Paper 01 · Conceptual definition
Preprint · 2026Auditable Decision Intelligence: A Decision-Centered Definition of Explainable AI for High-Stakes Decisions
A consequential AI decision is explainable when a qualified reviewer can externally reconstruct and contest its source-to-decision record — reconstructable, contestable, governable, and bounded.

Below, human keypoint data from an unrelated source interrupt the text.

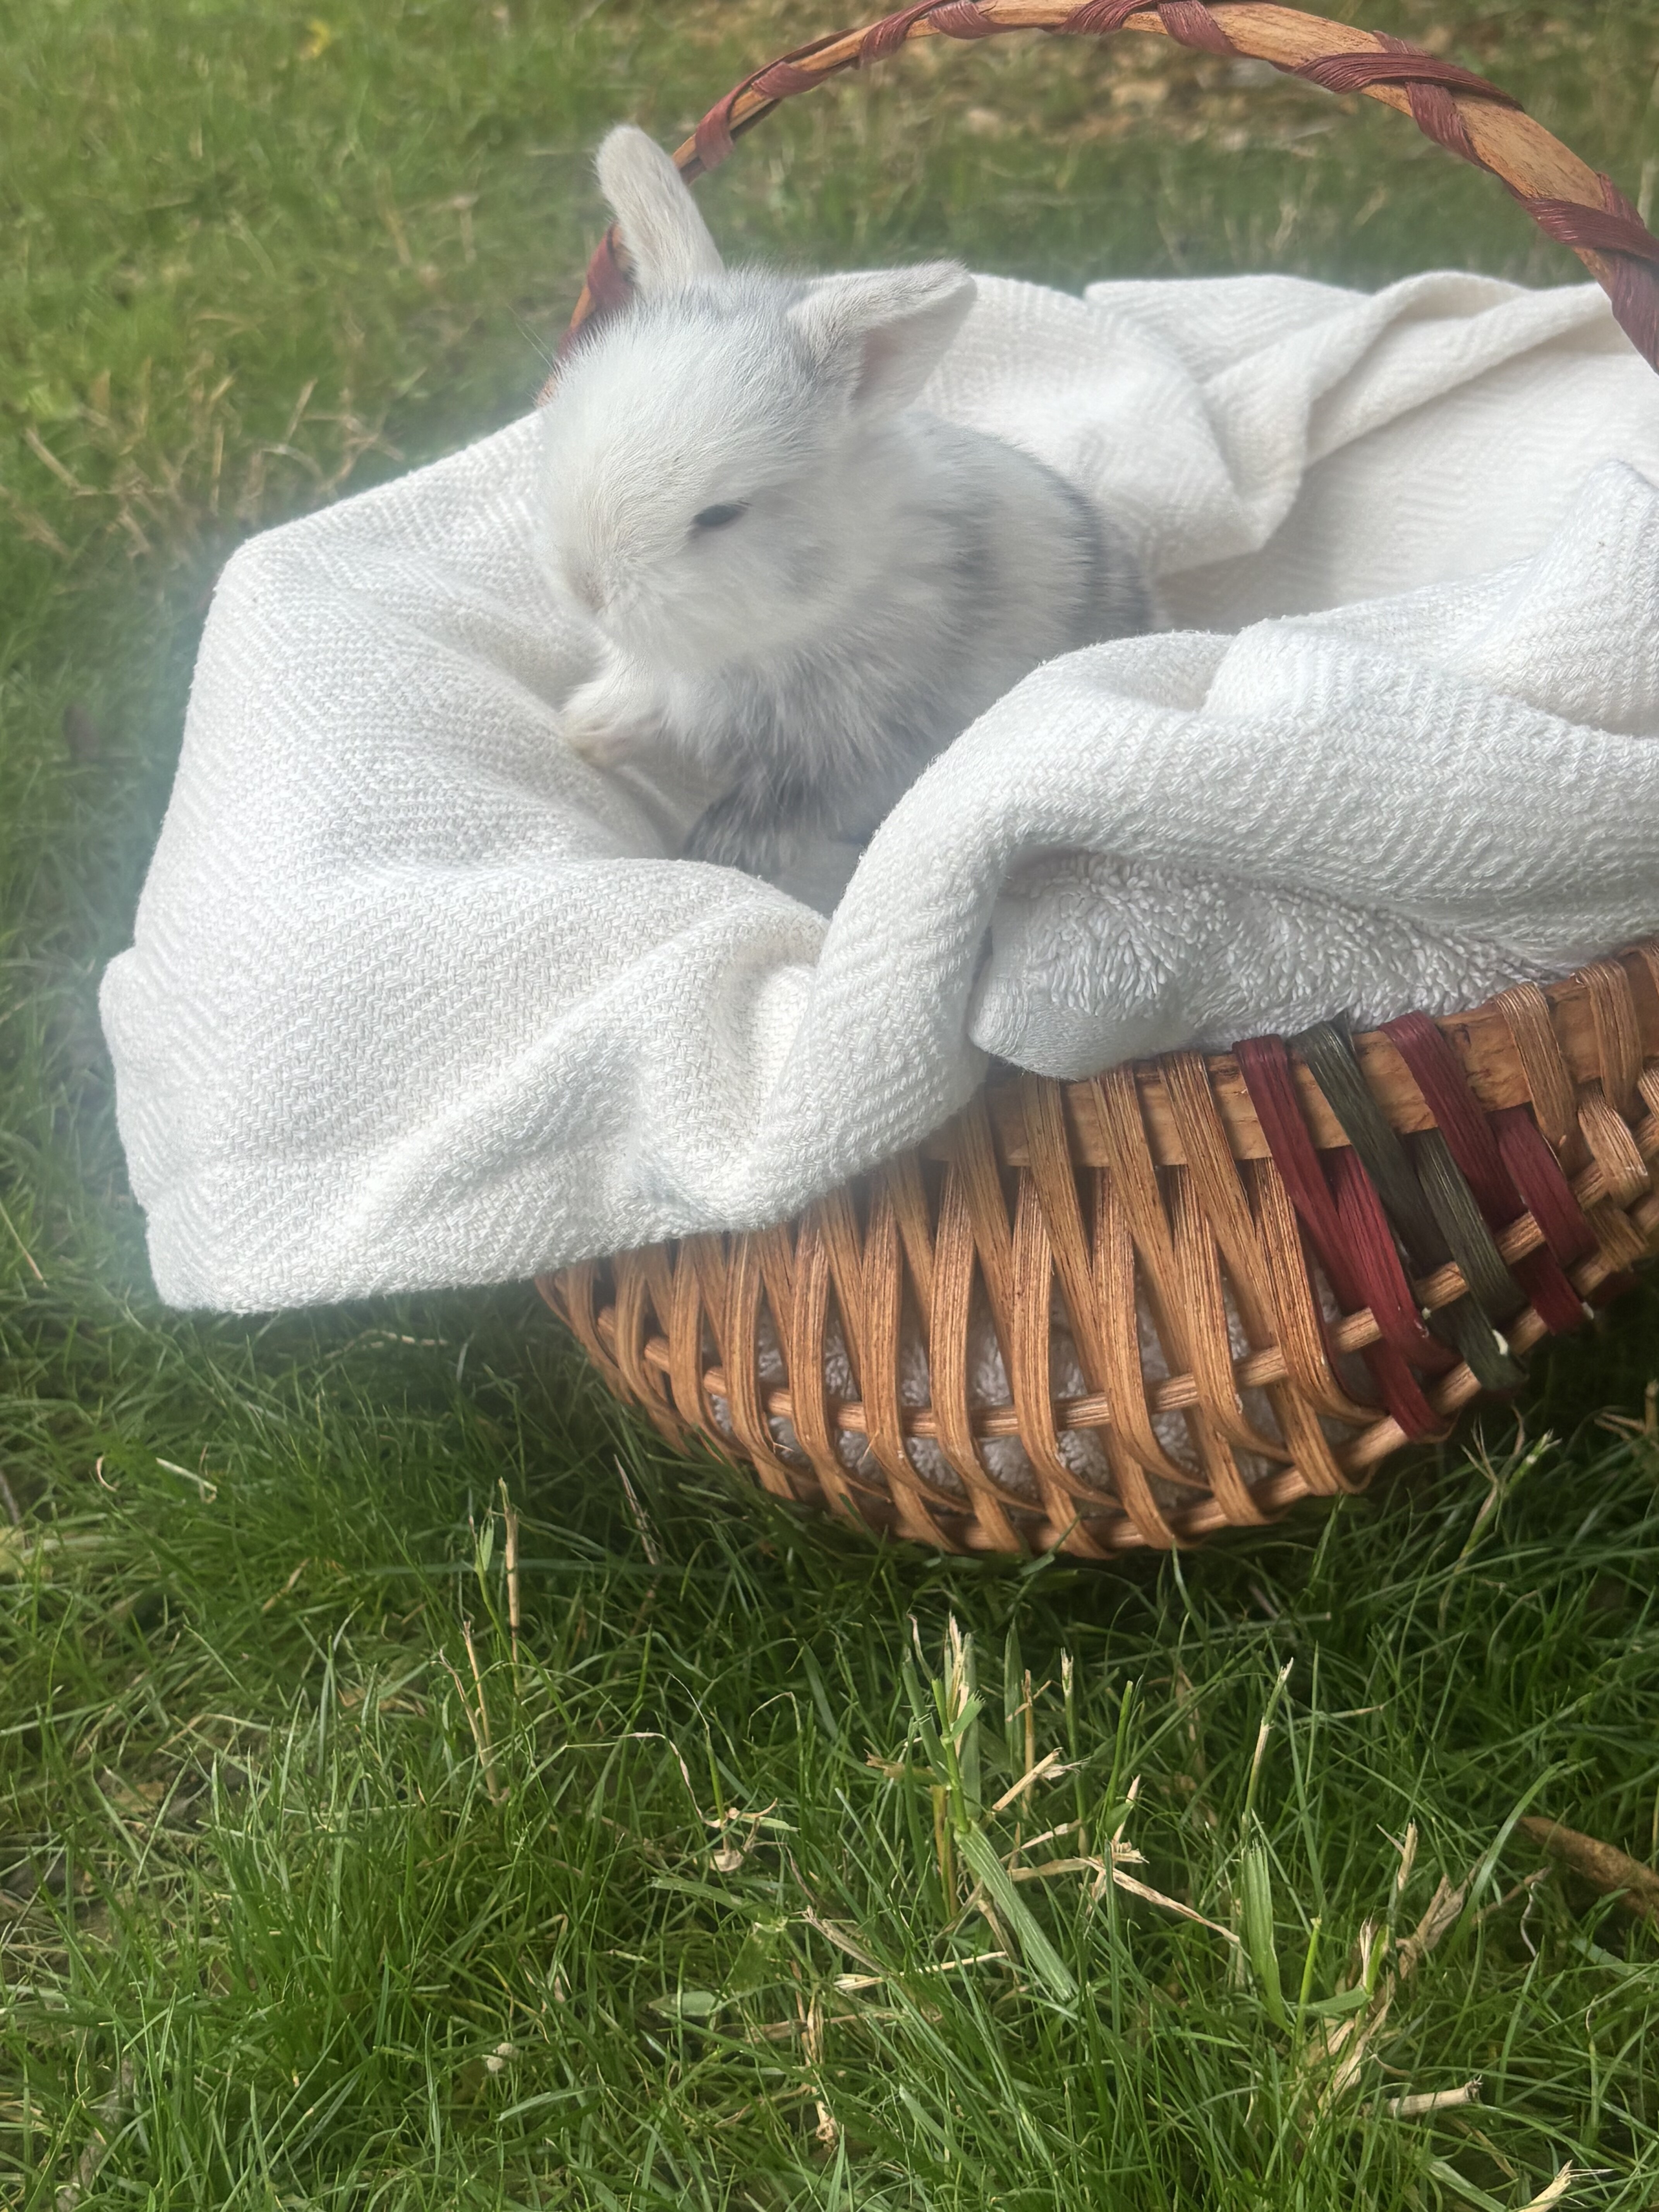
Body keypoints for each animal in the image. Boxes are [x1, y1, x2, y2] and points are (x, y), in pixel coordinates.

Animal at [540, 125, 1152, 881]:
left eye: (722, 514)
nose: (586, 589)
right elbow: (637, 696)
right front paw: (584, 732)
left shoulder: (846, 752)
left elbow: (769, 820)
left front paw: (721, 861)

In high-stakes AI, explainability is usually treated as the presence of an explanation artifact. We redefine it as an institutional property of a single consequential decision: the ability to reconstruct, contest, govern, and bound its source-to-decision record. The paper specifies the Decision Audit Contract (DAC) — the minimal record that makes one decision auditable — and shows the definition is a genuine contribution, not a relabeling of existing transparency work.
Reconstructable
The decision can be replayed from its recorded source-to-decision path.
Contestable
A reviewer can pinpoint the exact fact, rule, or judgment to challenge.
Governable
The record shows where the system may reason freely and where approval is required.
Bounded
Claims stay inside covered sources, valid context, and stated limits.
Falsifiable test
A system fully compliant with Kroll's accountable algorithms, Cobbe's reviewable automated decision-making, the EU AI Act (Art. 12 & 14), and NIST IR 8312 can still fail ADI — because none guarantees a per-decision source → claim → boundary link.